Reprieve has released a new report on the death penalty which reveals that Egypt remains the fifth largest executioner worldwide.

Since Abdel Fattah Al-Sisi rose to power in a military coup he headed in 2013, a record number of death sentences have been imposed and carried out.

At least 26 people are currently at risk of imminent execution and at least 17 children have received the death sentence since 2011.

This is despite the fact that Egypt’s child law stipulates that no child who has committed a crime under the age of 18 can be sentenced to death, life imprisonment or forced labour.

In Egypt there are 60,000 political prisoners who are systematically tortured and denied medical care as a punitive measure against their activism.

This systematic torture is often used to obtain a confession which raises huge concerns amid the escalating use of the death penalty.

READ: 64 rights groups call on Egypt to end crackdown on peaceful dissent

Since their last report was released in 2019, Egypt’s “mass trial complex” shows no signs of slowing, despite widespread international condemnation.

Since the 2011 Egyptian revolution there have been at least 53 mass trials from which 2,182 people have been sentenced to death.

“Based on the findings of this report, it is now clearer than ever that Egypt is using the death penalty as a tool of repression,” says the author of the report, Jeed Basyouni.

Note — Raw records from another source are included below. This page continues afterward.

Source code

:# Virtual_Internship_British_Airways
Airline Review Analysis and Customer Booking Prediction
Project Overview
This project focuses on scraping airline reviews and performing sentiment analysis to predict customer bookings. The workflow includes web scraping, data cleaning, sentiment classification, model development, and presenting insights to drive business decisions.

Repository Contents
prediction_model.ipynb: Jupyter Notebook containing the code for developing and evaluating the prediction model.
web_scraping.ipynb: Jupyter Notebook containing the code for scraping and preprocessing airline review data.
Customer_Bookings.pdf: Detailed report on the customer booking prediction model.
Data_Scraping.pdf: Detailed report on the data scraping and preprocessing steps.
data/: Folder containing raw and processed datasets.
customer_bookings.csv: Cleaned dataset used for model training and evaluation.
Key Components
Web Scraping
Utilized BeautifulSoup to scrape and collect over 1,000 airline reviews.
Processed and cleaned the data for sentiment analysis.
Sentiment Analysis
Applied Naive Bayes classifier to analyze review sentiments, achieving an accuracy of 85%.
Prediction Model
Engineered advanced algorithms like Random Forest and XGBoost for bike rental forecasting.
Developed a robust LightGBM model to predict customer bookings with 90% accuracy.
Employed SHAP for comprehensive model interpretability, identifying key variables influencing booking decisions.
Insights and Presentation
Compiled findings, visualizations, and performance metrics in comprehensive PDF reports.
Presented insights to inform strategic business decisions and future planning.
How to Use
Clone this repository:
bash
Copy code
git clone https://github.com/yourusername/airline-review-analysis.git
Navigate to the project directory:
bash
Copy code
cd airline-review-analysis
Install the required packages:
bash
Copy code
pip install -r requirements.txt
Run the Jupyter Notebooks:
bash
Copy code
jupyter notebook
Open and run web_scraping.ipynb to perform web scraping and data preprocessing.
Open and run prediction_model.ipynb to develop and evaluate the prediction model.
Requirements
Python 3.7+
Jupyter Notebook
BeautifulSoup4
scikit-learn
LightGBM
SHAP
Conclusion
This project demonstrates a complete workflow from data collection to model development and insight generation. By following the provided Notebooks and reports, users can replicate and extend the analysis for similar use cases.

“The death penalty is the ultimate abuse of state power. In Egypt, it is being wielded by a regime which makes use of systematic torture, stifles the right to free assembly and expression, and condemns those who exercise these internationally-protected rights – including children – as terrorists.”

Bayouni called on the international community to restrict its use of the death penalty and comply with international obligations.

“Without reform, the machinery of death will only move quicker in years to come.”